Perché con le nostre moto abbiamo girato lo stivale in
lungo ed in largo, perché le curve finiscono sempre a tavola, perché vogliamo
toccare con mano queste voci che ci arrivano
come le sirene di Ulisse e ci dicono ..”tutto bbono, vedessi capissi,
speciale, ecc. ecc.” , così sabato 15/06/13 siamo andati a vedere questo
personaggio dal vivo in quel di Montefalco, su per la Flaminia, tra paesaggi e
curve meravigliose, alla ricerca di sapori incantevoli.
“La Via di Mezzo” sorge
a Montefalco in un antico Frantoio, arredato all ’interno con mobili di discreto pregio, bancone per
antipasti tanto criticato da chi è diversamente alto (leggi inferiore a cm.
180), ma con sopra ogni bene di Dio, ed il resto del locale con mobili in puro
stile Ikea.
Arrivati intorno alle 12,40 siamo stai accolti dal questo
personaggio, carismatico, godereccio che esce dalla cucina con una fetta di
pancetta in mano e ci dice che sta terminando un “collaudo”…proprio così.
Successivamente si reca al bancone degli antipasti per
offrirci un prosecco di benvenuto, due foto come una star e via a tavola.

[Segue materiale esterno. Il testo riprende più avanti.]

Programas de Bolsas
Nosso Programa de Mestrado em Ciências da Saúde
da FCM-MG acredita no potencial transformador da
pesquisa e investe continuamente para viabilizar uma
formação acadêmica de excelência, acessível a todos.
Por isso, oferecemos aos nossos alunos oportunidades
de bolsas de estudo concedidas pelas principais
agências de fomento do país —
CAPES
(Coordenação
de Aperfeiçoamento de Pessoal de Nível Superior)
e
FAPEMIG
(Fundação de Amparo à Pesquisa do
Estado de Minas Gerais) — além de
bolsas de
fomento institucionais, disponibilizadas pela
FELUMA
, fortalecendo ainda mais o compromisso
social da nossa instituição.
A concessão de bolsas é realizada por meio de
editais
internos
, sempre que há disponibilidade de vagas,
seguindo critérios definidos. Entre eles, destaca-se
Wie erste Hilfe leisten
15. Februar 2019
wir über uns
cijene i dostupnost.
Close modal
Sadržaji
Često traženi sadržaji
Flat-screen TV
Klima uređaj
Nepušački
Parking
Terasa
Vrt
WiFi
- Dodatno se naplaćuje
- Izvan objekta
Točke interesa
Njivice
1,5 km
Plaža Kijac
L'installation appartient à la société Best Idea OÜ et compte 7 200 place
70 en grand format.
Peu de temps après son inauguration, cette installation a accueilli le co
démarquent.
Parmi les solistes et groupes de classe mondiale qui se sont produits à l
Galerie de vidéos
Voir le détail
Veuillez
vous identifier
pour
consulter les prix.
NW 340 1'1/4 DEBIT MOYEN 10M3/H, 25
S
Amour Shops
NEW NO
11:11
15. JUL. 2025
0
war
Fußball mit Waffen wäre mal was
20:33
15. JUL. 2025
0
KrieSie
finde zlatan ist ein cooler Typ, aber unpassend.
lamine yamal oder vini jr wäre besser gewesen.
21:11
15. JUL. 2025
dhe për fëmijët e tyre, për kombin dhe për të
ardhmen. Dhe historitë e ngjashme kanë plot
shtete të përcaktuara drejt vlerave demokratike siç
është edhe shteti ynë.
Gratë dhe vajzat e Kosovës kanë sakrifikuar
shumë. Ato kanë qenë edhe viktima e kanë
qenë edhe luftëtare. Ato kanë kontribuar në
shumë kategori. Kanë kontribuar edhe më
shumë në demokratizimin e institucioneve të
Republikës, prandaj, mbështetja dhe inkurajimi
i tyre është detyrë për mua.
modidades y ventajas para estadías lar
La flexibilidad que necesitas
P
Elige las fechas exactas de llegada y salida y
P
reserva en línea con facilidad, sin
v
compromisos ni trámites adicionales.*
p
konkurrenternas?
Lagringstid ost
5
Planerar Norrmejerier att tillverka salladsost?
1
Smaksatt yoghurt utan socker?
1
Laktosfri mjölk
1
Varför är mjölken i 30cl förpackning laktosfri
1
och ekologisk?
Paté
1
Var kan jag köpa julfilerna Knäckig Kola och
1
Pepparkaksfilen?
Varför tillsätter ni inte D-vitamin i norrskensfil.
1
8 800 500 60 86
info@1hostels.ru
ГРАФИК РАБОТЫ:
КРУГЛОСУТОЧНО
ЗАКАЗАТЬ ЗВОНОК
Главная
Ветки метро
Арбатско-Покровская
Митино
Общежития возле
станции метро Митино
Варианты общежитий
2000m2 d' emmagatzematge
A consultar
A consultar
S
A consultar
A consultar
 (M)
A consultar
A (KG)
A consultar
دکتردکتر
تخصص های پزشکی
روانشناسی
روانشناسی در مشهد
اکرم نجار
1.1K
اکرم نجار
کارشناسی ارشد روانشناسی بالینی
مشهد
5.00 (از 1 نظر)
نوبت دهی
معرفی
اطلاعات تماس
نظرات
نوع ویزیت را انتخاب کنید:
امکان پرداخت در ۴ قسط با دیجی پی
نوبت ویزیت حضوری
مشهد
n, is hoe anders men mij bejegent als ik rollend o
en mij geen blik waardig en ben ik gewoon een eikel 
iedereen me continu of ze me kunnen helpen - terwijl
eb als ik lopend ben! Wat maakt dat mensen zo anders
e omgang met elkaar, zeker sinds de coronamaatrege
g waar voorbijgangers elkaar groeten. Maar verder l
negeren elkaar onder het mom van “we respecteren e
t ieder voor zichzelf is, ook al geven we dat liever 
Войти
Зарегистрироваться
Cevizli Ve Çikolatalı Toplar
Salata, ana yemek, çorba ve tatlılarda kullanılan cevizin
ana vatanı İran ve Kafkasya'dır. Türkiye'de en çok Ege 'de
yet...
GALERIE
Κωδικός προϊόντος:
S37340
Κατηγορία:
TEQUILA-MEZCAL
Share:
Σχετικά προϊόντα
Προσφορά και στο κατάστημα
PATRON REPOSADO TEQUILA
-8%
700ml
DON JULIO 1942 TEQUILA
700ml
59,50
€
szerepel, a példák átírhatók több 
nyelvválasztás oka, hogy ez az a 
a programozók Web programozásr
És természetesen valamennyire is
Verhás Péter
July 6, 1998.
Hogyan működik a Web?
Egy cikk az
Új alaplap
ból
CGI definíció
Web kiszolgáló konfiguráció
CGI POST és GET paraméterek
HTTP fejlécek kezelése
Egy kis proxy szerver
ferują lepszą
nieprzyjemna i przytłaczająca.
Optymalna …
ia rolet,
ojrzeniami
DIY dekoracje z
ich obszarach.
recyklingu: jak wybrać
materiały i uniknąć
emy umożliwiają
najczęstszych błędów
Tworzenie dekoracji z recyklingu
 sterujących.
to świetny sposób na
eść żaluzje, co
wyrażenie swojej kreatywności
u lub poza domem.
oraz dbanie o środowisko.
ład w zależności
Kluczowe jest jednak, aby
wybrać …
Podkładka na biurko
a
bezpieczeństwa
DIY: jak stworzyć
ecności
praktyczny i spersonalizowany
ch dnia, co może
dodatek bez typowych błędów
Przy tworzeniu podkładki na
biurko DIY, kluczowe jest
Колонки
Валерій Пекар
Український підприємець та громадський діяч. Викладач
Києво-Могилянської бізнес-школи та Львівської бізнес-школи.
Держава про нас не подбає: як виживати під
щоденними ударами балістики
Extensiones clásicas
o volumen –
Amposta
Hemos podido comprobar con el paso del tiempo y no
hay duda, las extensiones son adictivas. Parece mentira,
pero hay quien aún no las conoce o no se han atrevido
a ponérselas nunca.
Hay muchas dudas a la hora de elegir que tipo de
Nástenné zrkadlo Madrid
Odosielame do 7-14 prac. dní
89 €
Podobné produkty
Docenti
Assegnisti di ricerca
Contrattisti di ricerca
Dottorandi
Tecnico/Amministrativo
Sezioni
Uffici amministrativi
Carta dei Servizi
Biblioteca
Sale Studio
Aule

Torniamo a prendere gli antipasti c’è davvero di tutto e
veramente molto molto buoni. scegliamo il menù da €25 che a differenza di
quello da € 20 prevede due primi e due secondi. Rimaniamo estasiati dai sapori
dell’antipasto e crediamo davvero di proseguire con qualità eccellente..
purtroppo non sarà così.
Si prosegue con strangozzi in crema di latte e noci e altra pasta corta al ragù
di cinghiale….ahimè…amara sorpresa freddi, avete letto bene freddi come
l’insalata di riso in estate, pertanto non abbiamo potuto esaltare la bontà dei
sapori. Al ritiro del piatto segnaliamo questa anomalia sperando che la comunicazione
arrivi in cucina…niente da fare…si prosegue con semplice pollo in padella e
carré di agnello disossato con contorno
di insalata mista ed ottime patate novelle…le uniche calde.
Finale di dolci fatti in
casa - oseremo dire senza infami e senza lode, ma il gran finale sarà il
conto. Vino sfuso € 6 al litro e può andar bene, ma l’acqua del rubinetto gasata
a €1,50 cl. 0,75 proprio no così come il caffè al tavolo a € 1,50. Finale € 32 a testa. Sinceramente caro Giorgione non abbiamo gli occhi a mandorla e forse a quel prezzo all’interno della terra del Sagrantino avremmo trovato qualità diversa, ma questo vale come aree di miglioramento e credo che siano importanti per chi fa della sua attività un vero e proprio cult.